30 Questions with Third Graders (About COVID-19) | University of Portland

30 Questions with Third Graders (About COVID-19)

Education

Portland Magazine

August 27, 2020

Makamae Nottage

Makamae Nottage ’20 was a student teacher at Holy Cross Catholic School when Portland schools went online. This year she is a member of the Pacific Alliance for Catholic Education (PACE) program and will be teaching in Salt Lake City, Utah. When she moved back to her home in Hawaii this spring because of COVID-19, she got up early (very early) to see her students through to the end of the year.

I was the only teacher in my classroom that day. So I had to be the one to tell the third-grade students that we’re not going to be coming to school for the rest of the month and we’re going to be doing classes online. They were just as confused as I was! It was so bizarre. They had about 30 questions. I told them, “I don’t know how to answer many of your questions, but I’m going to try.”

Some of the questions were kind of funny. “Can I wake up in my pajamas and do class in my bed?” “So, I just get to lie in my bed and watch Miss Martin and Miss Nottage teach?” And others were more serious: “Is this because of the virus?” “Is this because everything is shutting down?” Some of the students were really scared and really confused, because they were only in the third grade and really scared of the situation.

So, I told myself, “Your job is to make sure they’re not scared. Your job is to remain as calm as possible and to let them know this is okay, everything will be okay. We will still see each other, even if it’s through a screen.” Then that day, which was wild because we had to send them home with every one of their textbooks, each of them was carrying five textbooks in their arms plus a few more books in their backpacks. It was just so bizarre sending them home and thinking that we weren’t going to see them anymore, or for now. And then later that day I found out that UP was switching to online, and they told student teachers not to go to their placements anymore. They said, “You’re done, you don’t need to do online distance learning with your school, you basically passed.”

And I, in that moment, just told myself, “No I didn’t! I’m not ready! I can’t say goodbye to my kids!”

So, I talked with my lead teacher Brenda Martin, and I said, “I’m moving back to Hawaii because of everything that happened, and I still want to help teach these kids and be there.” She said “Absolutely!” So, I somehow managed to be at every Zoom call with our third graders, all the way from Hawaii, and help them with their learning.

The time difference was a challenge, but I wake up pretty early anyway, so it was fine. Another challenge was getting to help them, really, if they were struggling with something. We still tried to teach them math, we still tried to teach them or do reading together, and it was hard to make sure they were actually doing that, because they could just respond to Seesaw and say “I did it,” even though we may not know if they actually did the activity. But it was a challenge to know if they were struggling, if they weren’t understanding something in math. There were so many limitations.

I actually tutored one of my students twice a week. I worked with him to help him strengthen his multiplication and division, because we noticed that once everything changed, all of them were having problems memorizing their facts and understanding everything, so I worked with him twice a week to help him get his school work done. Whenever he would ask me questions, really about life, about the world, or about the content, we would go through that together. I really wanted to be there to support the students because I knew what they needed inside the classroom. I still wanted to help them learn.

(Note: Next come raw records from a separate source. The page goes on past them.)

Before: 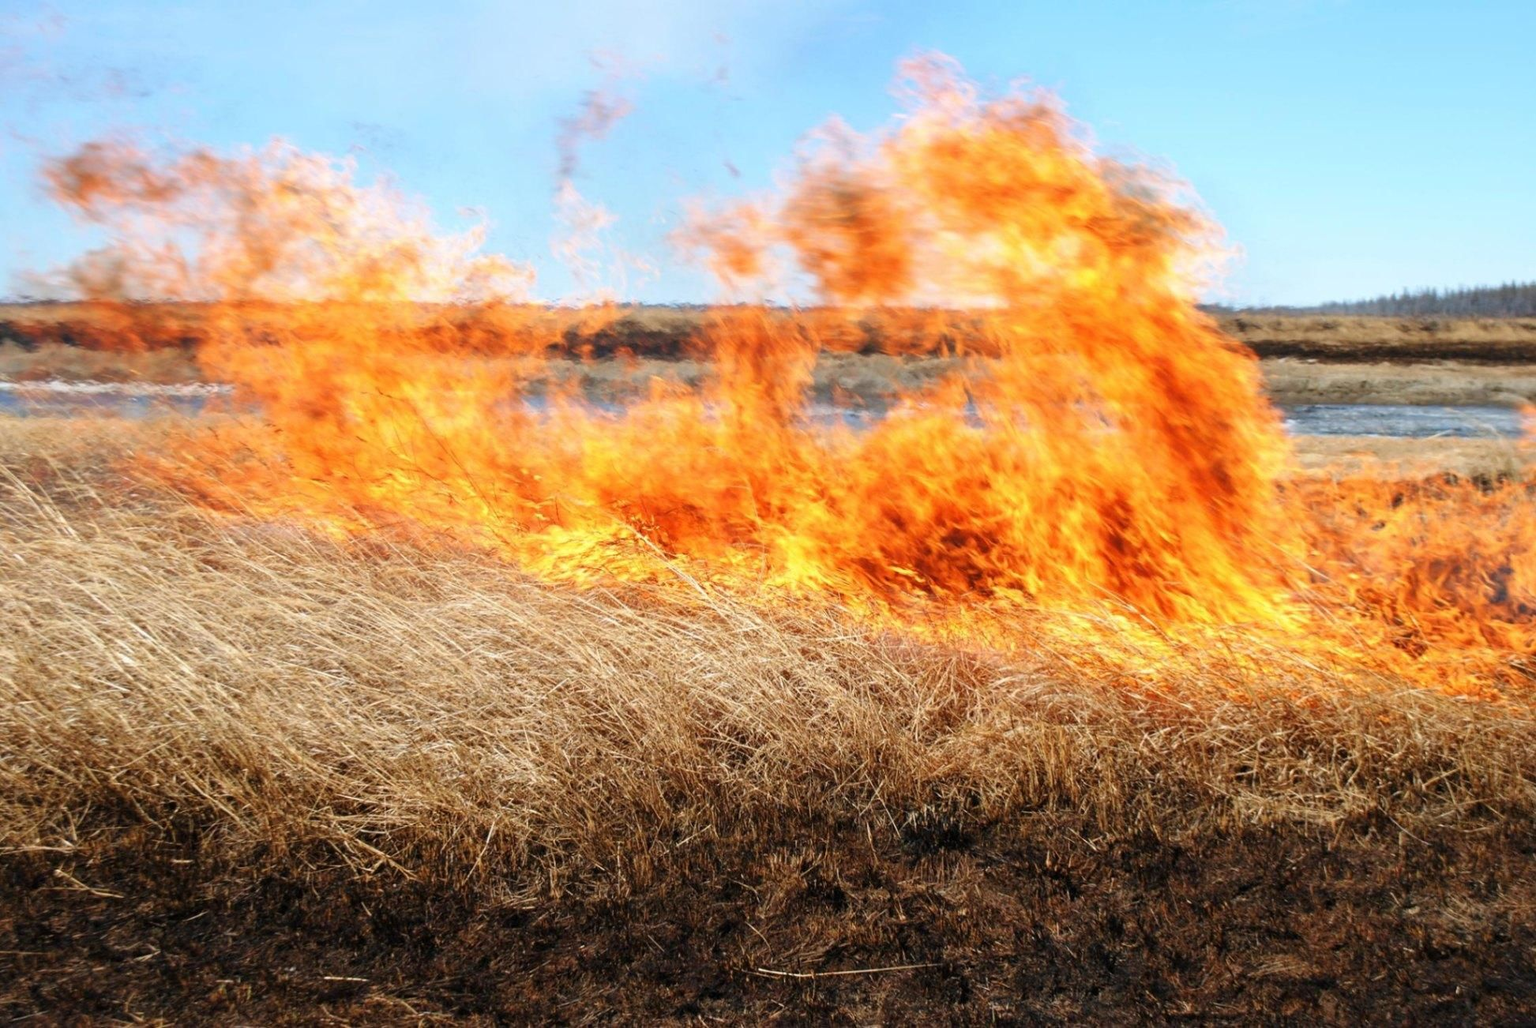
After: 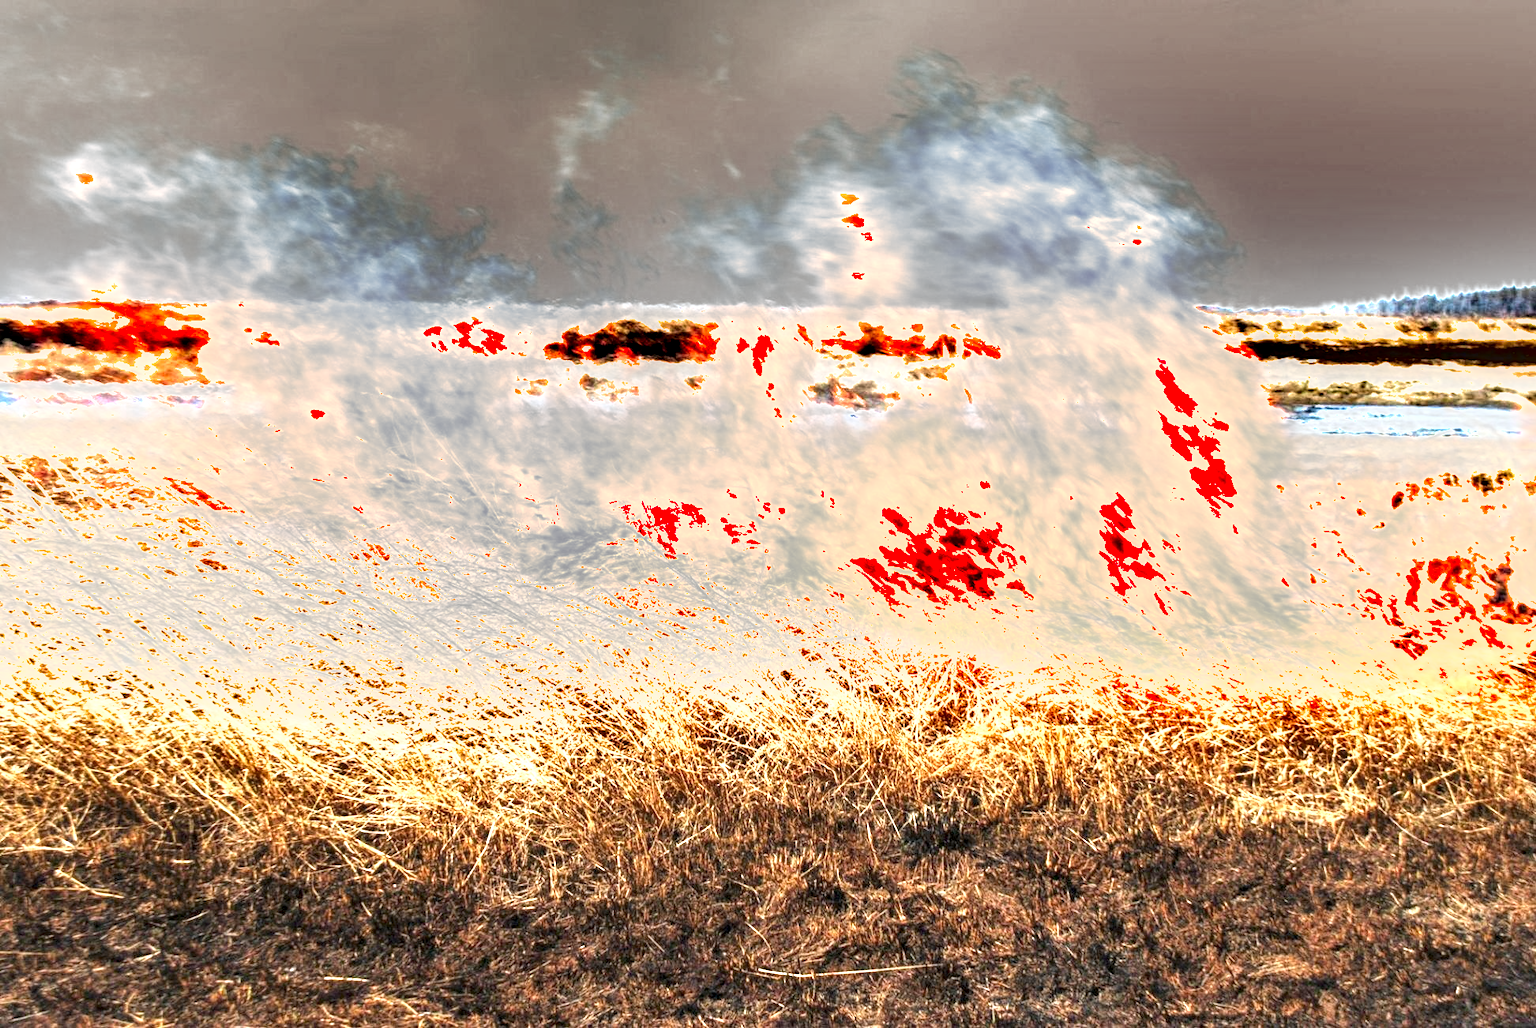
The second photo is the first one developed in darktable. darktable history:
exposure: exposure 1.988 EV, compensate highlight preservation false
local contrast: highlights 28%, detail 130%
shadows and highlights: soften with gaussian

In a way the Zoom format helped me learn about them at a deeper level. I learned more about their interests on the Zoom calls. They were all given chances to share about, say, their pets, and how their pets help them throughout the day. They took pictures of their animals doing things around the house throughout the day to sort of tell a story, and we just got to know what they like to do. They would show us some of the video games they were playing, and it was cool because we got to know them as a person and as a child rather than only as a student. So, I liked that aspect of it at least.